→ Task description: Rewrite everything from the line containing "Rounding: 1 decimal" down to the line containing "-0.002121, 0.993277, -1.188591]]", replacing "photo" with "frame" and changing nothing else.
[Records to use — start]
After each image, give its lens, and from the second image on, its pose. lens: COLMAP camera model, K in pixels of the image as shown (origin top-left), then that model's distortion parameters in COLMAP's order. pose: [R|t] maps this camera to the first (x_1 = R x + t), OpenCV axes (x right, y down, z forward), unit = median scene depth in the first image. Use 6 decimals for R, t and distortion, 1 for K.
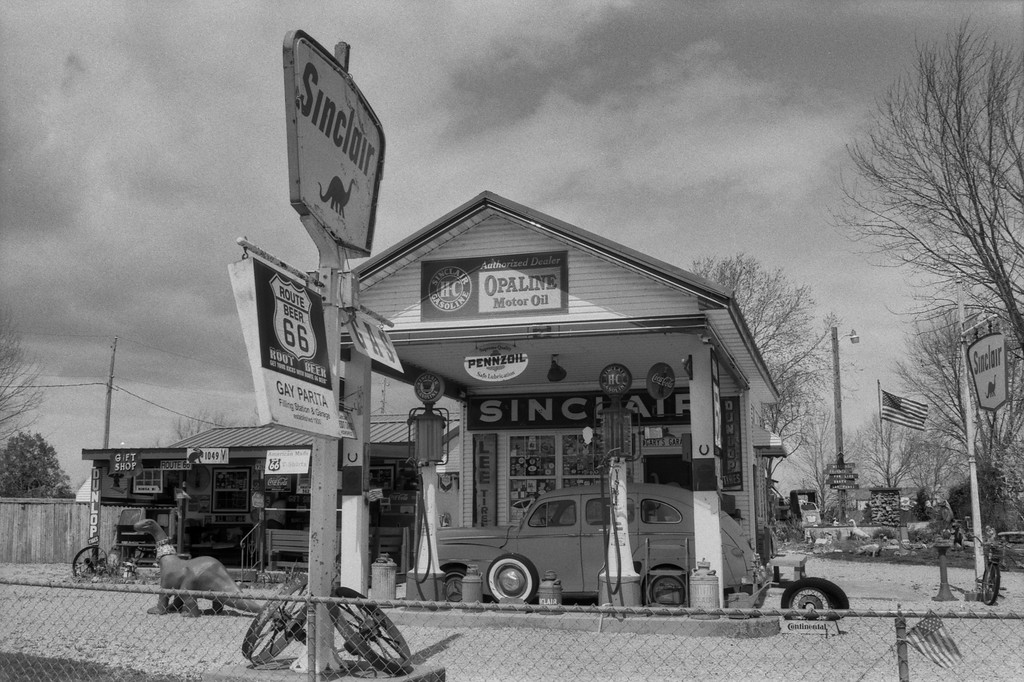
[Records to use — finish]
[Records to use — start]
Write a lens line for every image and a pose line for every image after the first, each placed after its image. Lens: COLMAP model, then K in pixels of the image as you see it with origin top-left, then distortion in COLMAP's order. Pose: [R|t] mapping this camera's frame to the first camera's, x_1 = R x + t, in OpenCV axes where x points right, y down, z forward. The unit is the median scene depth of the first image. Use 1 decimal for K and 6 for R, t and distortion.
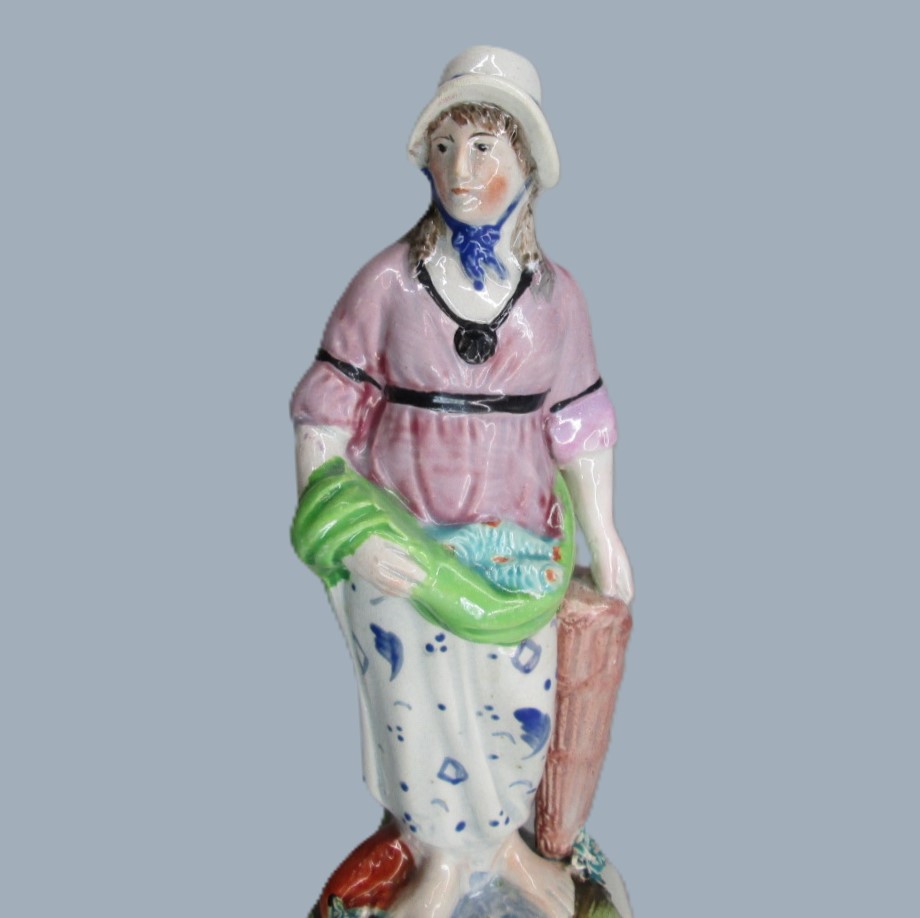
[Records to use — finish]
[Records to use — start]
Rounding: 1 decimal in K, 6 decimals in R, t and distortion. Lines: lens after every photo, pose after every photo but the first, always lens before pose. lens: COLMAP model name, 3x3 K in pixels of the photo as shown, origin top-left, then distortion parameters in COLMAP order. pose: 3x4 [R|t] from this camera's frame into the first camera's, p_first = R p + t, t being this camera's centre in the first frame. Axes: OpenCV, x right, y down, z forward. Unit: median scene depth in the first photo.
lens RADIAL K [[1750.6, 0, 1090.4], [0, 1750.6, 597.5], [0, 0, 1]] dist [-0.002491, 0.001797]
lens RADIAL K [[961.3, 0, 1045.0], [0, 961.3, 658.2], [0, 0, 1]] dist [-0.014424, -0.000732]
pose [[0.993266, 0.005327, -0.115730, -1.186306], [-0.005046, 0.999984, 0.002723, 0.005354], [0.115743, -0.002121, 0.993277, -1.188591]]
[Records to use — finish]
→ Worked solution:
Rounding: 1 decimal in K, 6 decimals in R, t and distortion. Lines: lens after every frame, pose after every frame but the first, always lens before pose. lens: COLMAP model name, 3x3 K in pixels of the frame as shown, origin top-left, then distortion parameters in COLMAP order. pose: 3x4 [R|t] from this camera's frame into the first camera's, p_first = R p + t, t being this camera's centre in the first frame. Axes: OpenCV, x right, y down, z forward. Unit: median scene depth in the first frame.
lens RADIAL K [[1750.6, 0, 1090.4], [0, 1750.6, 597.5], [0, 0, 1]] dist [-0.002491, 0.001797]
lens RADIAL K [[961.3, 0, 1045.0], [0, 961.3, 658.2], [0, 0, 1]] dist [-0.014424, -0.000732]
pose [[0.993266, 0.005327, -0.115730, -1.186306], [-0.005046, 0.999984, 0.002723, 0.005354], [0.115743, -0.002121, 0.993277, -1.188591]]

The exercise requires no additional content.